When you hear someone say, “Our next hire must be diverse” or “We need to hire five more women and two people of color to have more diversity,” it’s usually said with good intentions. People are trying to be mindful of diversity debt and are determined to not make the problem worse. But this way of looking at D&I may do more harm than good.
Talented people of all different backgrounds want to be given a fair opportunity to succeed based on their skills and aptitude. Demanding that your next hire must be a member of one URG or another can lead them to be referred to (or thought of) as the “diversity candidate.”
First, let’s clarify some language. Saying “our next hire must be diverse” is problematic in part because diverse is a quality of a group and does not describe individual people. This may sound pedantic, but misusing this term has real ramifications, including tokenism, stereotype threat, impostor syndrome, and inequities that affect performance and contribute to the high leave rate among URGs in tech.

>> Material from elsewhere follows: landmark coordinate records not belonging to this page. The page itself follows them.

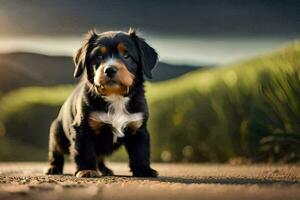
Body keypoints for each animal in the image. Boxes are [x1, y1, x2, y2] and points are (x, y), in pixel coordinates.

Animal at [44, 28, 158, 177]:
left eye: (126, 55)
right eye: (98, 56)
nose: (110, 69)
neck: (115, 96)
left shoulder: (138, 128)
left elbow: (140, 152)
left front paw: (144, 170)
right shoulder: (83, 128)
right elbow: (85, 151)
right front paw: (87, 170)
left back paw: (104, 169)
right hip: (57, 132)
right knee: (55, 151)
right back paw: (53, 168)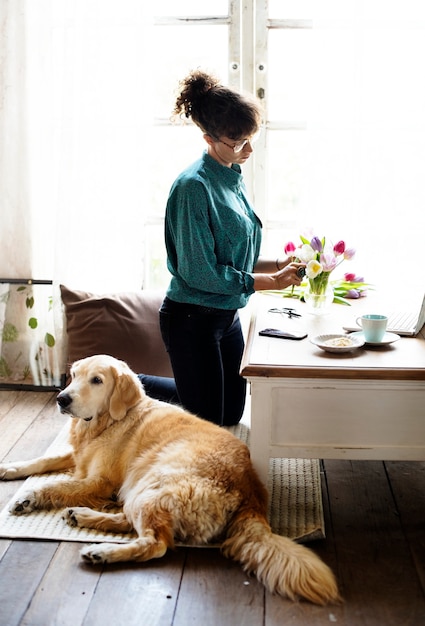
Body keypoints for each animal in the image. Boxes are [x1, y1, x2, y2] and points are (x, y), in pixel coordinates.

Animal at [0, 354, 338, 604]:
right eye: (74, 375)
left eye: (96, 380)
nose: (61, 399)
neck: (106, 421)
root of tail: (252, 492)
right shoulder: (80, 457)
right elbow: (44, 460)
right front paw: (11, 468)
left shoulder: (101, 482)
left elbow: (56, 484)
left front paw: (27, 498)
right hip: (143, 489)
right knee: (131, 521)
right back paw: (82, 517)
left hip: (152, 483)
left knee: (155, 543)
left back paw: (102, 551)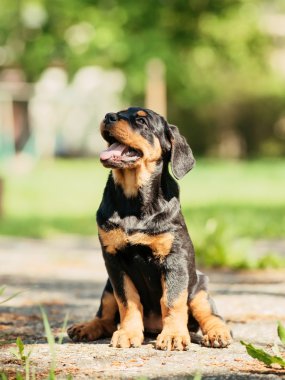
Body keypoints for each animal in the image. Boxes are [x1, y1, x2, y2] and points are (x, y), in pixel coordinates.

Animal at [67, 107, 232, 350]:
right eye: (118, 112)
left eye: (142, 121)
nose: (108, 116)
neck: (133, 201)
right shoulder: (114, 261)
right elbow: (127, 301)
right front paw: (128, 333)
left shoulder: (174, 259)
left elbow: (172, 300)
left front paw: (173, 336)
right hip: (107, 286)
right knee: (105, 317)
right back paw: (86, 327)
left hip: (199, 288)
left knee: (210, 314)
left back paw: (218, 333)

If your team has been saying “our next hire must be a woman or person of color,” even if you do end up successfully hiring a stellar URG candidate, they may always wonder whether they wouldn’t have gotten the job otherwise. And so may their colleagues. This may lead to resentment and defensiveness among the rest of your team, especially if you haven’t yet developed a shared understanding around D&I. Likewise, if a hiring manager gets blocked from hiring someone from the majority group, they may perceive the process to be unfair, and hold a grudge against the person who does eventually get hired.
caution Focusing only on outwardly apparent difference limits the scope and effectiveness of any inclusivity program the company might develop, and can itself be discriminatory. Such a focus also neglects to see individuals as their fully complex selves.
You might also hear, “How do we hire women?”
A common misunderstanding is that one kind of representation equals diversity and that D&I only matters in hiring. An employee or boss who has a more PR-centric approach to D&I might think that because media attention often focuses on gender imbalance, that’s where attention should be paid to avoid earning a bad reputation.